* What you have to do *
What is needed is an exact copy of the line with "Psicólogos nominados y premiados" and all lines that follow it in the entries below, the last line included.

* * * * * * *

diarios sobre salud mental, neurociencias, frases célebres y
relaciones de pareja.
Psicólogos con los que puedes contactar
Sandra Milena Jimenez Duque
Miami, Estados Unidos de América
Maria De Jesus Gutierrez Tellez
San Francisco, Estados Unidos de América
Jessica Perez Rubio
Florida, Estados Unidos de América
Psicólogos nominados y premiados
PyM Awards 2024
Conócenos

* * * * * * *

* Result of this task *
Psicólogos nominados y premiados
PyM Awards 2024
Conócenos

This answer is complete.